This eruption was almost as disastrous as the meteorite impact that wiped out the dinosaurs. 74,000 years ago, the Sumatran Toba (western Indonesia) volcano threw the world in a volcanic winter followed by a severe ice age after expelling 720 cubic miles (3,000 cubic kilometers) of magma and huge amounts of sulfuric acid that reached even Greenland. Ice cores clime records showed that the world was colder by 5.4 - 9° F (3 - 5° C) for hundreds of years following the event. This is the largest volcanic eruption in the last two million years and covered all of India with about 6 inches (15 cm) of volcanic ash.
Now a team led by anthropologist Michael Petraglia found
not only that modern humans could have reached India at least two millenia before the super-eruption, but they survived its devastating effects. The researchers encountered stone tool assemblages from above and below the Toba ash layer in India's Jwalapuram Valley.
"We saw some stone tools above the ash, but we decided to test below the ash. It was a lucky strike," said Petraglia, of the University of Cambridge, England.

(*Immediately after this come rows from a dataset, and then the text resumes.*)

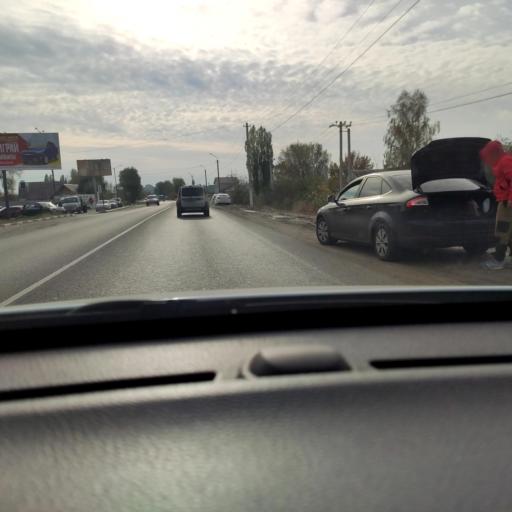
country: RU
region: Voronezj
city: Novaya Usman'
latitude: 51.6218
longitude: 39.3972
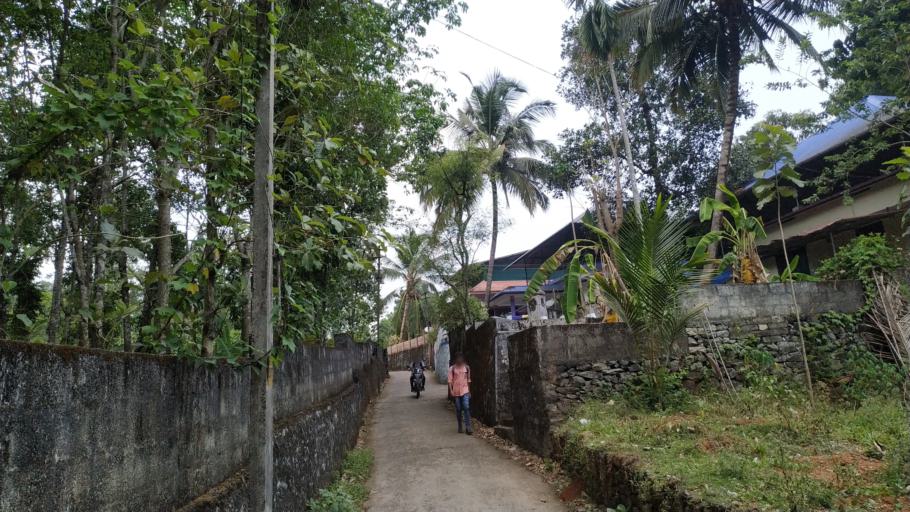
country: IN
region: Kerala
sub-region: Kottayam
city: Lalam
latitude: 9.8425
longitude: 76.7456
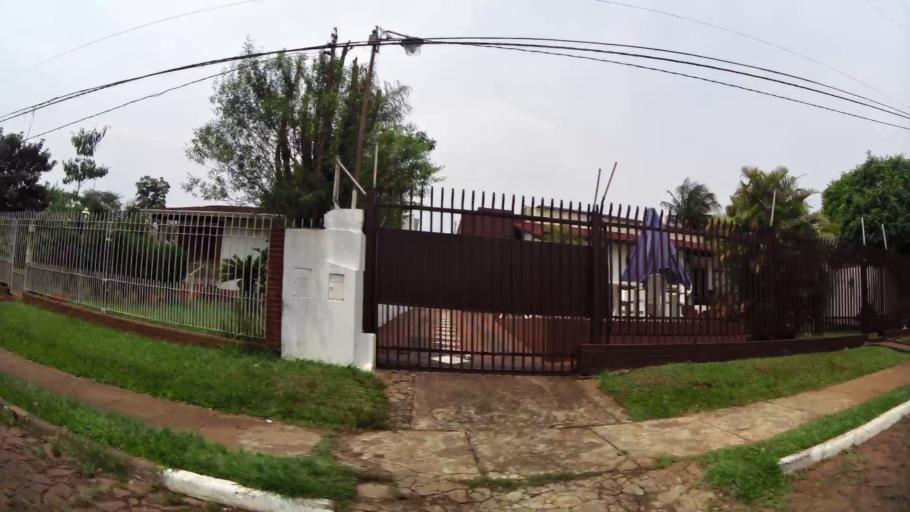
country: PY
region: Alto Parana
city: Presidente Franco
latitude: -25.5504
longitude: -54.6195
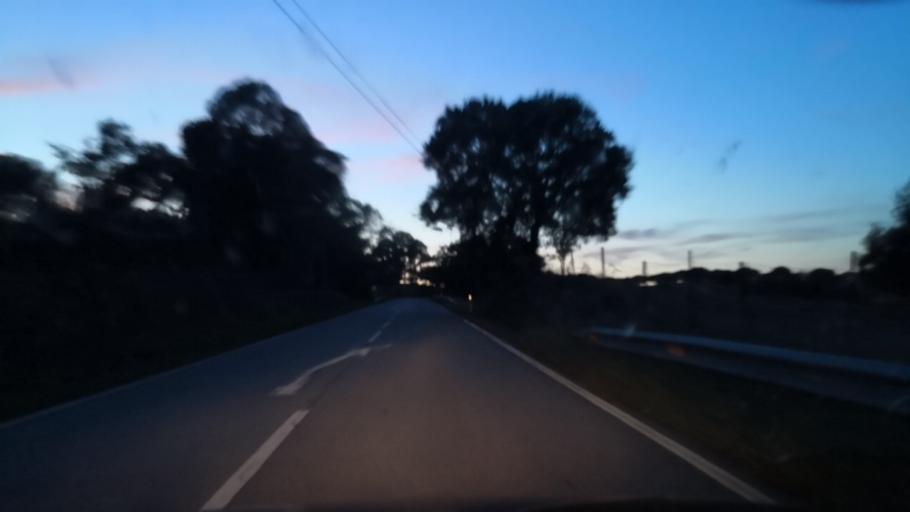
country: ES
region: Extremadura
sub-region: Provincia de Caceres
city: Piedras Albas
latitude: 39.8423
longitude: -6.9769
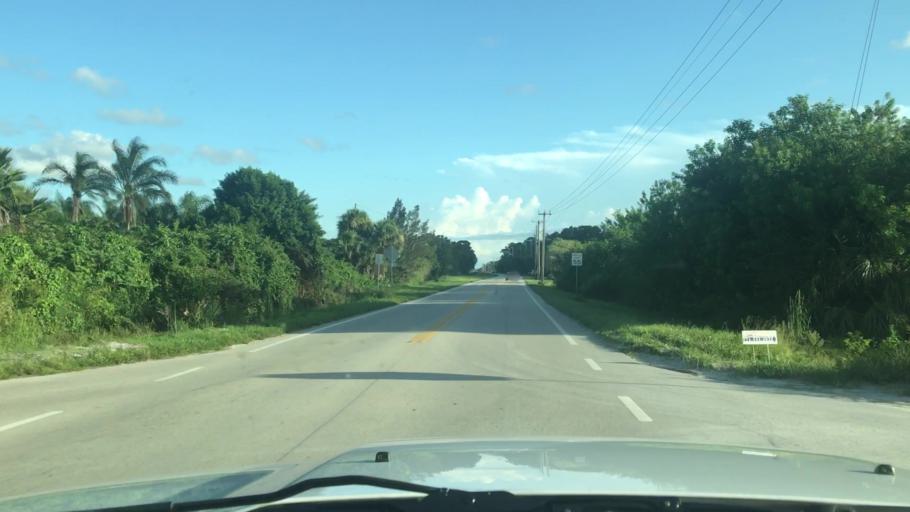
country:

"The tools the team found resemble those made by modern humans in Africa, suggesting that the Indian ones could have been made by humans, too. The fact that we have this ash is just icing on the cake, because it tells us that if it's modern humans, then they were able to persist through a major eruptive event. But they would have had a very, very difficult time." added Petraglia.
"My point is that humans were complex enough at this point to have dealt with that. In Africa at this time, humans were exhibiting early symbolism, complex toolmaking behavior, and sophisticated social behavior," said Will Harcourt-Smith, a paleontologist at the American Museum of Natural History in New York, not involved in the study.
Some scientists warn that it is hard to tell the difference between human-made stone tools and those made by Neanderthals, an extinct human species.
"South African and Neanderthal European [stone tool] assemblages are technologically and typologically indistinguishable. [The study authors] have a bagful of artifacts on which they're drawing conclusions that can only be confirmed by fossil evidence, and they don't have any fossils." said Stanley Ambrose, an archaeologist at the University of Illinois at Urbana-Champaign in Urbana, not involved in this research.
"A large piece of ground ochre was found below the ash with the stone tools. Ochre was used by early humans for art, symbols, curing hides, or helping to attach stone tools to build a wooden shaft. All of these potential uses hint at more complex behaviors than are usually attributed to earlier extinct hominin species, although we know European Neanderthals also used ochre a lot. More excavation will help us resolve whether this assemblage belongs to modern humans or not." said co-author Chris Clarkson, an archaeologist at Australia's University of Queensland.